Neuf ans après avoir causé un accident faisant deux blessés dans Hochelaga-Maisonneuve, un chauffard qui conduisait en étant d’ébriété vient de se voir condamné à une peine exemplaire et devra passer un an et demi derrière les barreaux suivi d’une probation de deux ans.

Ayant plaidé coupable à deux chefs de conduite avec facultés affaiblies causant des lésions corporelles, Éric Chartree, 35 ans, purgera une peine d’emprisonnement de 18 mois, suivi d’une probation de deux ans, avec l’interdiction pendant cette période de conduire un véhicule à moteur dans un endroit public.

C’est ce a tranché le juge Patrick Healy, le 6 avril dernier lors du prononcé de la sentence de M. Chartree. Une peine exemplaire, comme il se doit dans des cas semblables, si l’on se fie aux propos tenus par M. le juge.

Bris de probation
Les faits reprochés à M. Chartrée remontent au 7 février 2007 alors que, en état d’ébriété, il a fauché non pas un mais bien deux individus à l’angle des rues Hochelaga et St-Germain. À ce moment, l’accusé était même en bris de probation alors qu’il devait, entre autre, se garder de consommer toute boisson alcoolisée, à la suite d’une autre infraction.

Les deux victimes s’en sont tirées avec des blessures physiques importantes ainsi que des séquelles, bien que leur vie n’ai pas été mise en danger, souligne le juge. «Tout comme M. Chartree, les victimes ont été chanceuses», écrit le juge Healy, qui devait trancher entre une proposition de prison ferme ou une peine à purger dans la collectivité.
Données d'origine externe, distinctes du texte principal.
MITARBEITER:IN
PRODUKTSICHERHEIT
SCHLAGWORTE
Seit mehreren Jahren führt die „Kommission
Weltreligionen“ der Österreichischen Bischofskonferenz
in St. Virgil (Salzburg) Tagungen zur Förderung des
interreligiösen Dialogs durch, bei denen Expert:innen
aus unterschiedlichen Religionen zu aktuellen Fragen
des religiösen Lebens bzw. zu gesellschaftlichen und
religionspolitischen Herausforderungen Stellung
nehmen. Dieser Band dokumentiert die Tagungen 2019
La défense plaidait dans cette affaire que l’accusé faisait désormais preuve de stabilité dans son travail et sa vie de famille, afin d’éviter l’incarcération mais cela n’a pas suffit à convaincre le juge d’opter pour une sentence plus légère.

« L’élément le plus troublant dans ce rapport concerne ses habitudes de consommation d’alcool » souligne le juge Healy.

Consommation d’alcool
Dans le résumé de sentence du conducteur, on peut en effet lire que la consommation d’alcool de l’accusé est à l’origine de nombreux démêlés avec la justice. À cet effet, le magistrat révèle que «le risque de récidive est toujours présent et, semble-t-il, ce risque est plus élevé si Monsieur Chartree consomme».
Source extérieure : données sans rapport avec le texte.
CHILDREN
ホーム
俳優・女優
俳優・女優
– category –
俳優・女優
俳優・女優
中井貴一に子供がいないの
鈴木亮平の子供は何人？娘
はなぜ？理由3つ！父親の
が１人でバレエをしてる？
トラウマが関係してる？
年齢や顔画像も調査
Ayant déjà passé des jours en cellule et payé quelques centaines de dollars d’amende pour divers délits, cet événement du 7 février est la plus importante infraction au dossier de M. Chartree.
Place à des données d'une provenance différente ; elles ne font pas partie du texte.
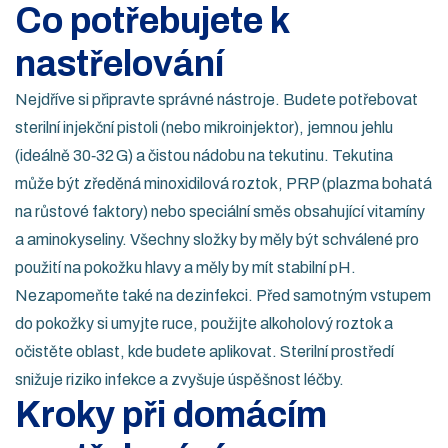
Co potřebujete k
nastřelování
Nejdříve si připravte správné nástroje. Budete potřebovat
sterilní injekční pistoli (nebo mikroinjektor), jemnou jehlu
(ideálně 30‑32 G) a čistou nádobu na tekutinu. Tekutina
může být zředěná minoxidilová roztok, PRP (plazma bohatá
na růstové faktory) nebo speciální směs obsahující vitamíny
a aminokyseliny. Všechny složky by měly být schválené pro
použití na pokožku hlavy a měly by mít stabilní pH.
Nezapomeňte také na dezinfekci. Před samotným vstupem
do pokožky si umyjte ruce, použijte alkoholový roztok a
očistěte oblast, kde budete aplikovat. Sterilní prostředí
snižuje riziko infekce a zvyšuje úspěšnost léčby.
Kroky při domácím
L’accusé, qui avait 26 ans à l’époque, a eu plusieurs autres démêlées avec la justice dans les années suivantes, notamment en lien avec des bris de probation. Tel qu’écrit dans le jugement, «cette problématique de consommation a persisté bien après les événements dans les présents dossiers ».

C’est ce qui a fait pencher le juge dans sa décision, vu la gravité, la responsabilité et le risque de récidive de l’accusé. «La jurisprudence ne permet pas au tribunal d’abandonner les objectifs de dénonciation et dissuasion», a d’ailleurs fait valoir le magistrat.

Il est finalement écrit que les nombreux antécédents, non pas en semblable matière mais relativement au bris de probation concernant l’alcool, ont eu raison de toute la bonne foi que l’accusé a pu démontrer, notamment en plaidant coupable dans cette affaire.